Il Tour è il Tour. L’assioma, il diktat, la banalità, viene pronunciata – a seconda dei casi – con trionfalismo, con rassegnazione, con fatalismo, con ironia, perfino con convinzione. Il Tour de France è la corsa a tappe più antica (anno di nascita 1903, il Giro d’Italia 1909, la Vuelta di Spagna 1935), più ricca (premi, sponsor, tv, stampa) e più importante (ma la più bella rimane il Giro, e questo lo sanno anche i corridori). Il Tour è anche la corsa con i migliori corridori al mondo, tant’è che si fa prima a dire chi stavolta non ci sarà: Vincenzo Nibali.

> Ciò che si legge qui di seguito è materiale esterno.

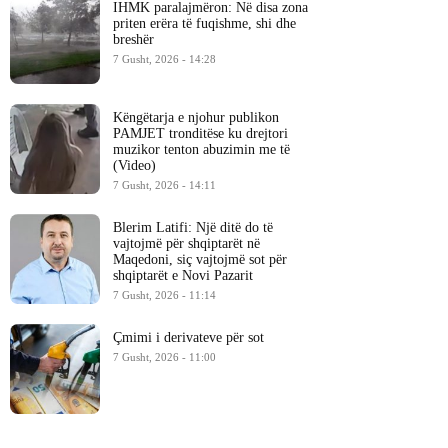
IHMK paralajmëron: Në disa zona
priten erëra të fuqishme, shi dhe
breshër
7 Gusht, 2026 - 14:28
Këngëtarja e njohur publikon
PAMJET tronditëse ku drejtori
muzikor tenton abuzimin me të
(Video)
7 Gusht, 2026 - 14:11
Blerim Latifi: Një ditë do të
vajtojmë për shqiptarët në
Maqedoni, siç vajtojmë sot për
shqiptarët e Novi Pazarit
7 Gusht, 2026 - 11:14
Çmimi i derivateve për sot
7 Gusht, 2026 - 11:00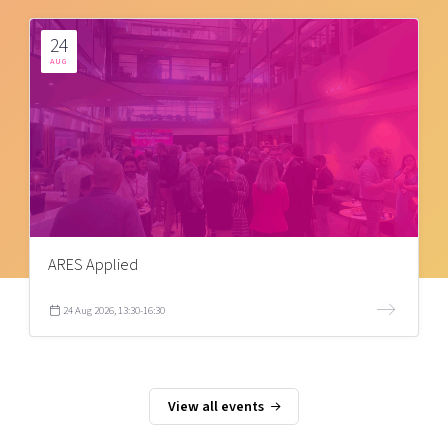
24
AUG
ARES Applied
24 Aug 2026, 13:30-16:30
View all events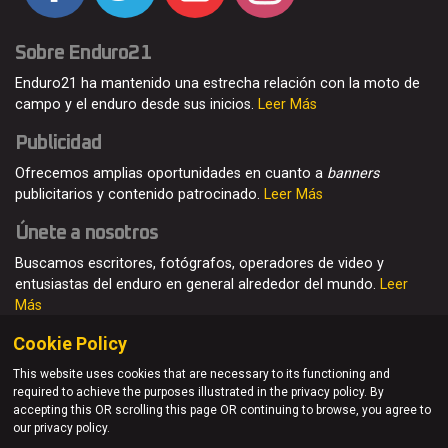
Sobre Enduro21
Enduro21 ha mantenido una estrecha relación con la moto de
campo y el enduro desde sus inicios.
Leer Más
Publicidad
Ofrecemos amplias oportunidades en cuanto a
banners
publicitarios y contenido patrocinado.
Leer Más
Únete a nosotros
Buscamos escritores, fotógrafos, operadores de video y
entusiastas del enduro en general alrededor del mundo.
Leer
Más
Cookie Policy
This website uses cookies that are necessary to its functioning and
required to achieve the purposes illustrated in the privacy policy. By
© Enduro21 / Future7Media Limited. Todos los derechos
accepting this OR scrolling this page OR continuing to browse, you agree to
reservados
our privacy policy.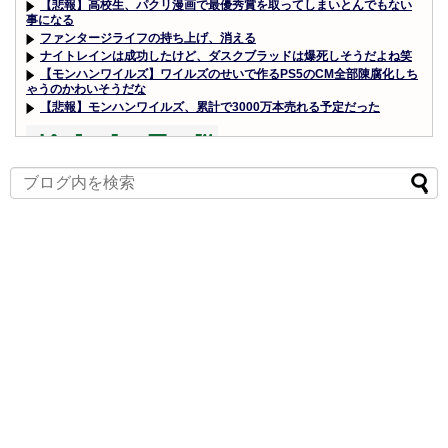
【悲報】高校生、パクリ漫画で最優秀賞を取ってしまいとんでもない
事になる
ファンタージライフの持ち上げ、消える
ナイトレインは成功したけど、ダスクブラッドは爆死しそうだよね笑
【モンハンワイルズ】ワイルズのせいで作るPS5のCM全部陳腐化しち
ゃうのかわいそうだな
【悲報】モンハンワイルズ、累計で3000万本売れる予定だった
Powered by livedoor 相互RSS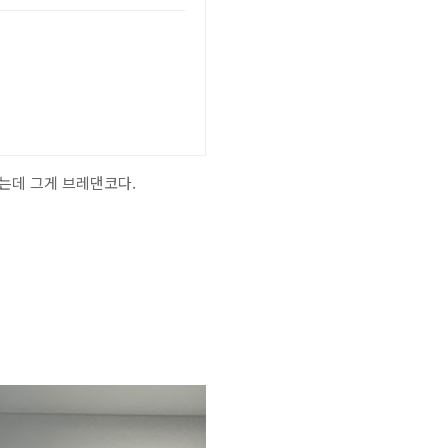
했는데 그게 브레댄코다.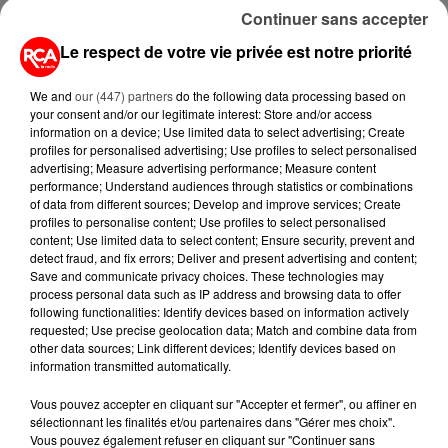
INDUSTRIELS DU TABAC BIENTÔT
Continuer sans accepter
TAXÉS...
Le respect de votre vie privée est notre priorité
6 août 2026
We and
our (447) partners
do the following data processing based on
CANICULE : POURQUOI LES
your consent and/or our legitimate interest: Store and/or access
BOUTEILLES D'EAU
information on a device; Use limited data to select advertising; Create
DISPARAISSENT DES RAYONS...
profiles for personalised advertising; Use profiles to select personalised
advertising; Measure advertising performance; Measure content
performance; Understand audiences through statistics or combinations
5 août 2026
of data from different sources; Develop and improve services; Create
MANGER SAINEMENT COÛTE 25 %
profiles to personalise content; Use profiles to select personalised
PLUS CHER QU'IL Y A CINQ ANS,
content; Use limited data to select content; Ensure security, prevent and
ALERTE L’ONU
detect fraud, and fix errors; Deliver and present advertising and content;
Save and communicate privacy choices. These technologies may
process personal data such as IP address and browsing data to offer
5 août 2026
QUELLES SONT LES MARQUES QUI
following functionalities: Identify devices based on information actively
requested; Use precise geolocation data; Match and combine data from
OFFRENT LE MEILLEUR RAPPORT...
other data sources; Link different devices; Identify devices based on
information transmitted automatically.
Vous pouvez accepter en cliquant sur "Accepter et fermer", ou affiner en
sélectionnant les finalités et/ou partenaires dans "Gérer mes choix".
Vous pouvez également refuser en cliquant sur "Continuer sans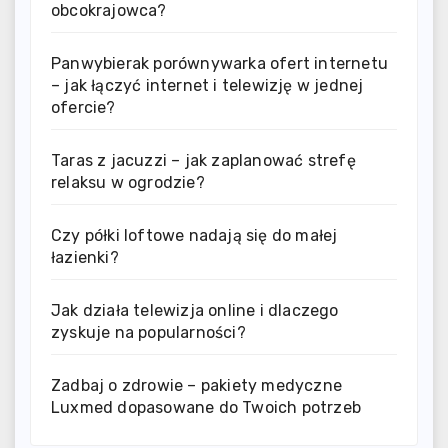
obcokrajowca?
Panwybierak porównywarka ofert internetu
– jak łączyć internet i telewizję w jednej
ofercie?
Taras z jacuzzi – jak zaplanować strefę
relaksu w ogrodzie?
Czy półki loftowe nadają się do małej
łazienki?
Jak działa telewizja online i dlaczego
zyskuje na popularności?
Zadbaj o zdrowie – pakiety medyczne
Luxmed dopasowane do Twoich potrzeb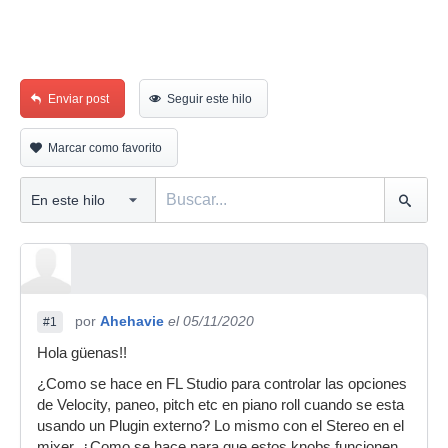
Enviar post
Seguir este hilo
Marcar como favorito
por
Ahehavie
el 05/11/2020
#1
Hola güenas!!
¿Como se hace en FL Studio para controlar las opciones
de Velocity, paneo, pitch etc en piano roll cuando se esta
usando un Plugin externo? Lo mismo con el Stereo en el
mixer, ¿Como se hace para que estos knobs funcionen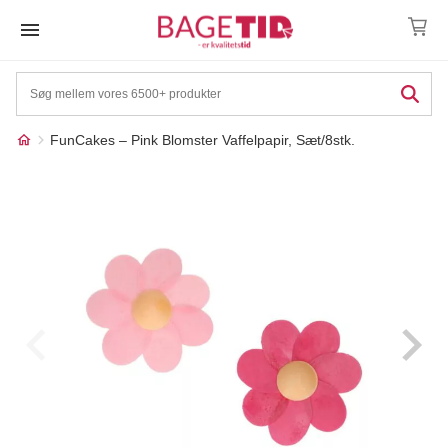
Skip
to
content
FunCakes – Pink Blomster Vaffelpapir, Sæt/8stk.
Måske kunne nogle af
☓
disse produkter have din
interesse?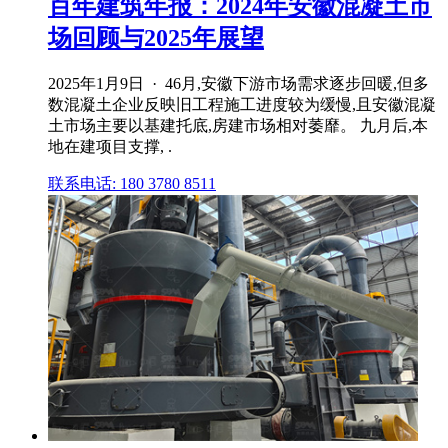
百年建筑年报：2024年安徽混凝土市
场回顾与2025年展望
2025年1月9日 · 46月,安徽下游市场需求逐步回暖,但多
数混凝土企业反映旧工程施工进度较为缓慢,且安徽混凝
土市场主要以基建托底,房建市场相对萎靡。 九月后,本
地在建项目支撑, .
联系电话: 180 3780 8511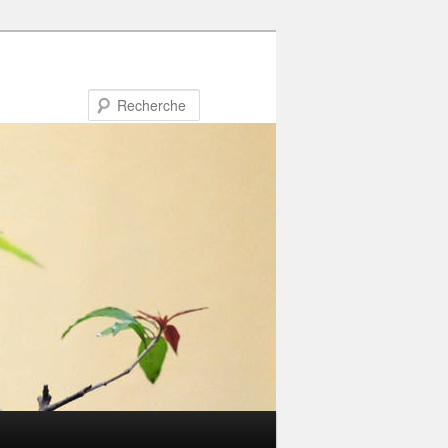
Recherche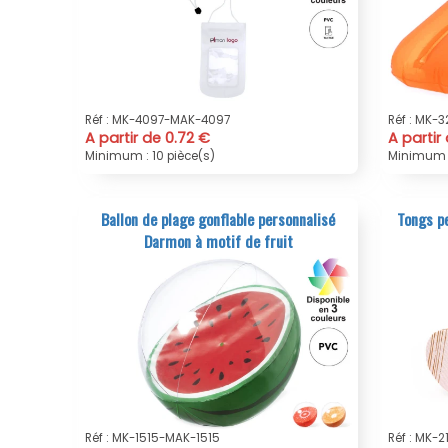
Réf : MK-4097-MAK-4097
Réf : MK-
A partir de 0.72 €
A partir
Minimum : 10 pièce(s)
Minimum :
Ballon de plage gonflable personnalisé
Tongs p
Darmon à motif de fruit
Réf : MK-1515-MAK-1515
Réf : MK-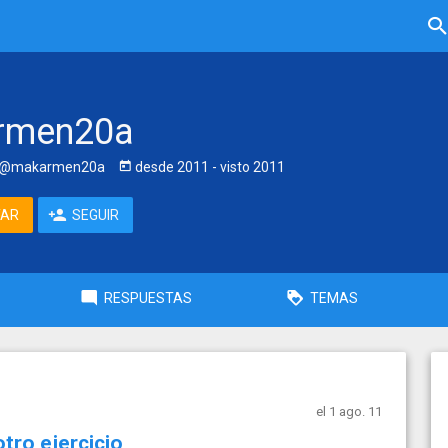
rmen20a
@makarmen20a
desde
2011
- visto
2011
TAR
SEGUIR
RESPUESTAS
TEMAS
el 1 ago. 11
tro ejercicio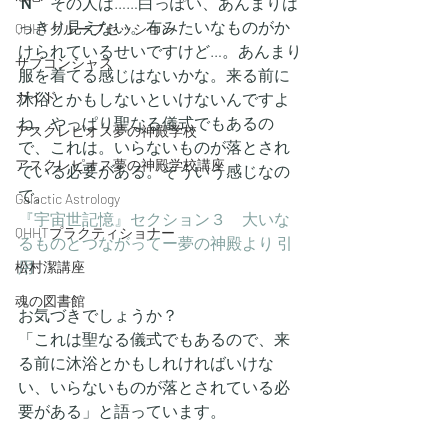
Ｎ
　その人は……白っぽい、あんまりは
っきり見えない。布みたいなものがか
QHHTグループセッション
けられているせいですけど…。あんまり
サブコンシャス
服を着てる感じはないかな。来る前に
ガイド
沐浴とかもしないといけないんですよ
ね。やっぱり聖なる儀式でもあるの
アスクレピオス夢の神殿学校
で、これは。いらないものが落とされ
アスクレピオス夢の神殿学校講座
ている必要がある。そういう感じなの
で。
Galactic Astrology
『宇宙世記憶』セクション３　大いな
QHHTプラクティショナー
るものとつながってー夢の神殿より 引
用
松村潔講座
魂の図書館
お気づきでしょうか？
「これは聖なる儀式でもあるので、来
る前に沐浴とかもしれければいけな
い、いらないものが落とされている必
要がある」と語っています。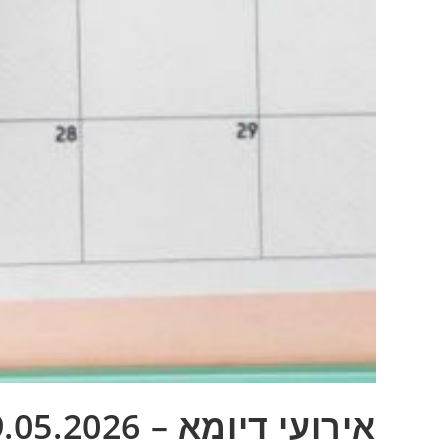
אירועי דיומא – 29.05.2026 – אופניים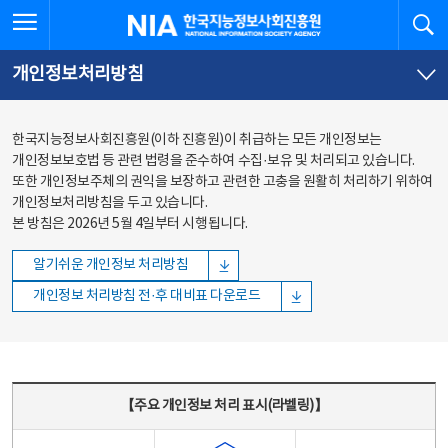
본문
전체메뉴
전체메뉴 열기
검
한국지능정보사회진흥원
바로가기
바로가기
개인정보처리방침
한국지능정보사회진흥원(이하 진흥원)이 취급하는 모든 개인정보는
개인정보보호법 등 관련 법령을 준수하여 수집·보유 및 처리되고 있습니다.
또한 개인정보주체의 권익을 보장하고 관련한 고충을 원활히 처리하기 위하여
개인정보처리방침을 두고 있습니다.
본 방침은 2026년 5월 4일부터 시행됩니다.
알기쉬운 개인정보 처리방침
개인정보 처리방침 전·후 대비표 다운로드
주요 개인정보 처리 표시(라벨링) - 주요 개인정보 처리 표시를 나타내는표
【주요 개인정보 처리 표시(라벨링)】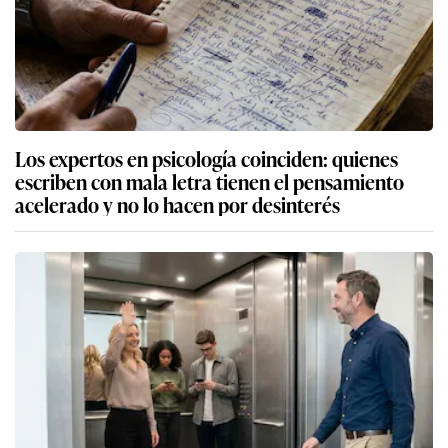
Los expertos en psicología coinciden: quienes
escriben con mala letra tienen el pensamiento
acelerado y no lo hacen por desinterés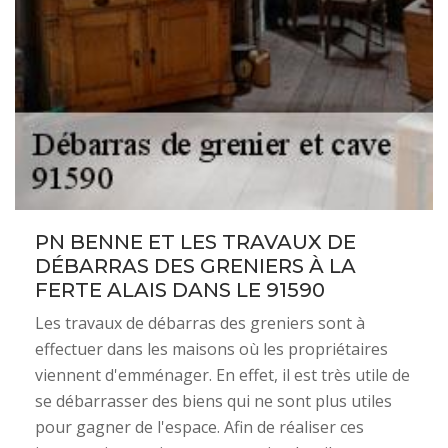
PN BENNE ET LES TRAVAUX DE
DÉBARRAS DES GRENIERS À LA
FERTE ALAIS DANS LE 91590
Les travaux de débarras des greniers sont à
effectuer dans les maisons où les propriétaires
viennent d'emménager. En effet, il est très utile de
se débarrasser des biens qui ne sont plus utiles
pour gagner de l'espace. Afin de réaliser ces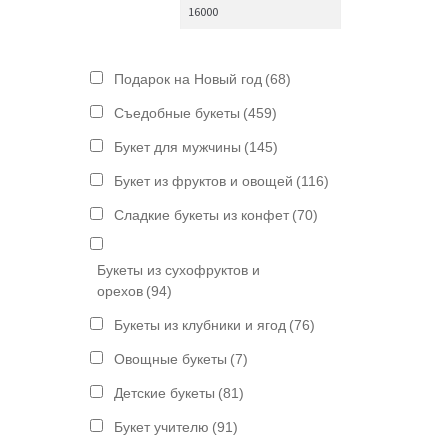
Подарок на Новый год
(68)
Съедобные букеты
(459)
Букет для мужчины
(145)
Букет из фруктов и овощей
(116)
Сладкие букеты из конфет
(70)
Букеты из сухофруктов и
орехов
(94)
Букеты из клубники и ягод
(76)
Овощные букеты
(7)
Детские букеты
(81)
Букет учителю
(91)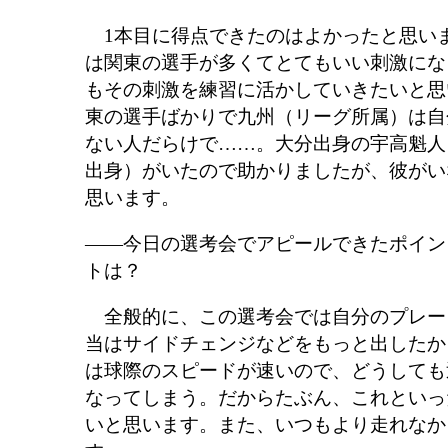
1本目に得点できたのはよかったと思い
は関東の選手が多くてとてもいい刺激にな
もその刺激を練習に活かしていきたいと思
東の選手ばかりで九州（リーグ所属）は自
ない人だらけで……。大分出身の宇高魁人
出身）がいたので助かりましたが、彼がい
思います。
――今日の選考会でアピールできたポイン
トは？
全般的に、この選考会では自分のプレー
当はサイドチェンジなどをもっと出したか
は球際のスピードが速いので、どうしても
なってしまう。だからたぶん、これといっ
いと思います。また、いつもより走れなか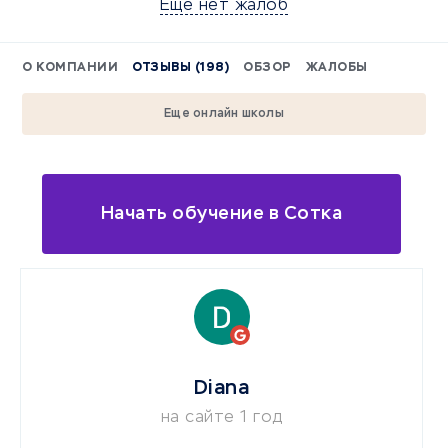
Еще нет жалоб
О КОМПАНИИ
ОТЗЫВЫ (198)
ОБЗОР
ЖАЛОБЫ
Еще онлайн школы
Начать обучение в Сотка
Diana
на сайте 1 год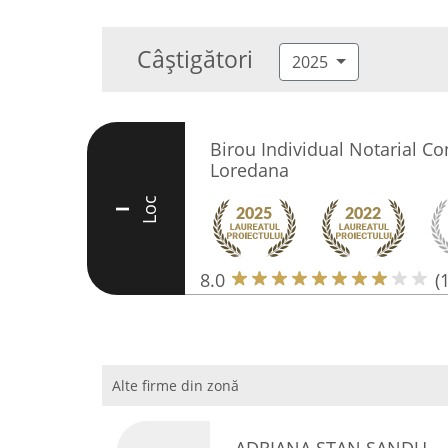
Câștigători
2025
Birou Individual Notarial C
Loredana
Loc
I
8.0
(
Alte firme din zonă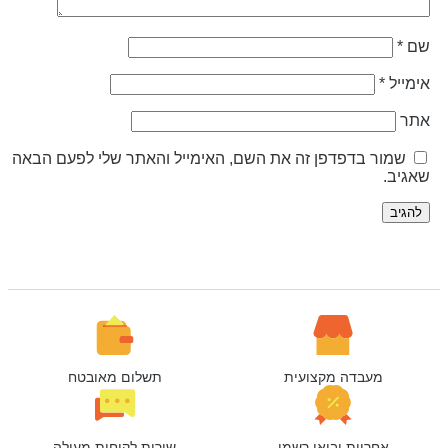
ם
*
ימייל
*
תר
שמור בדפדפן זה את השם, האימייל והאתר שלי לפעם הבאה
אגיב.
מעבדה מקצועית
תשלום מאובטח
אחריות יבואן רשמי
שירות לקוחות מעולה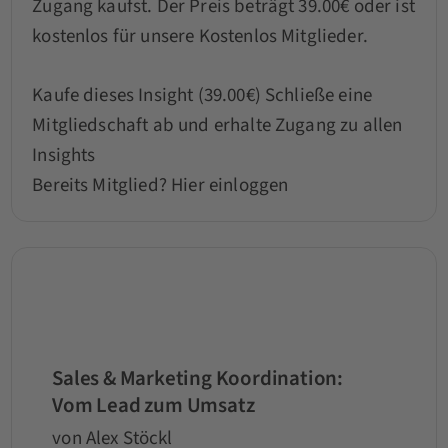
Zugang kaufst. Der Preis beträgt 39.00€ oder ist
kostenlos für unsere Kostenlos Mitglieder.
Kaufe dieses Insight (39.00€)
Schließe eine
Mitgliedschaft ab und erhalte Zugang zu allen
Insights
Bereits Mitglied?
Hier einloggen
Sales & Marketing Koordination:
Vom Lead zum Umsatz
von Alex Stöckl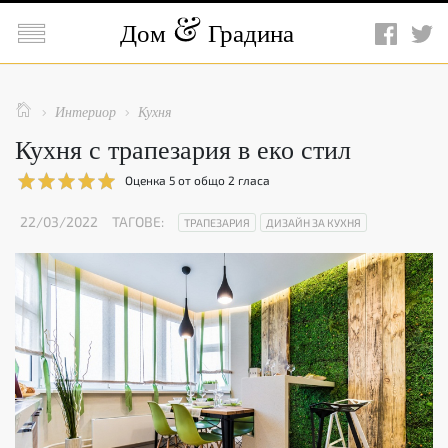

Дом
Градина

Интериор
Кухня


Кухня с трапезария в еко стил
Оценка
5
от общо
2
гласа
22/03/2022
ТАГОВЕ:
ТРАПЕЗАРИЯ
ДИЗАЙН ЗА КУХНЯ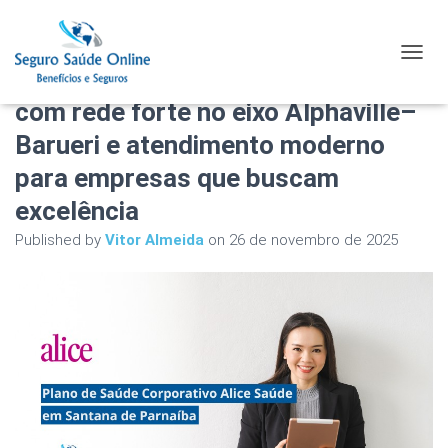
Plano de Saúde Corporativo Alice
TOGGL
Saúde em Santana de Parnaíba
com rede forte no eixo Alphaville–
Barueri e atendimento moderno
para empresas que buscam
excelência
Published by
Vitor Almeida
on
26 de novembro de 2025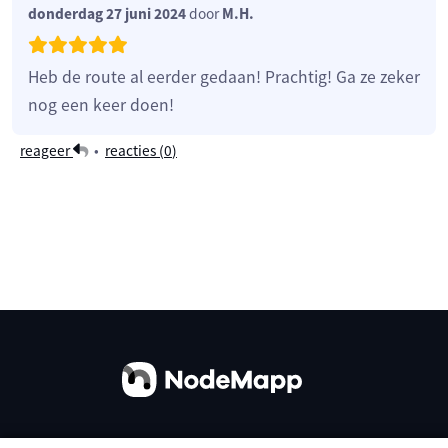
donderdag 27 juni 2024
door
M.H.
Heb de route al eerder gedaan! Prachtig! Ga ze zeker
nog een keer doen!
reageer
•
reacties (
0
)
Over ons
Contact
Gebruiksvoorwaarden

C’è Tour e Tour, dal Tour du Faso (Burkina Faso) al Tour of Rwanda (sempre Africa), dal Tour of Qinghai Lake (Cina) al Tour de Langkawi (Malesia), ma il Tour e basta è solo quello del Tour de France. Che è un giallo (a cominciare dalla maglia). Che è tutti i nostri mesi di luglio (compresa la paginata di Gianni Mura sulla “Repubblica”). Che è una mitologia contemporanea (parole di Roland Barthes, quello che sosteneva che pedalare su una montagna fosse un po’ come studiare teologia). Che è infinitamente più di una corsa di biciclette (che se non l’avesse detto Lance Armstrong, sette vittorie consecutive cancellate per doping, sarebbe anche una bella frase). Se in questo momento chiedessimo ad Andrea Pasqualon che cos’è il Tour de France, lui – 29 anni, veneto in una squadra belga, all’esordio in queste tre settimane di cui ogni santo giorno vale un campionato del mondo – sarebbe sopraffatto da una centrifugata di emozioni, dall’orgoglio alla tensione, dalle speranze alla pressione.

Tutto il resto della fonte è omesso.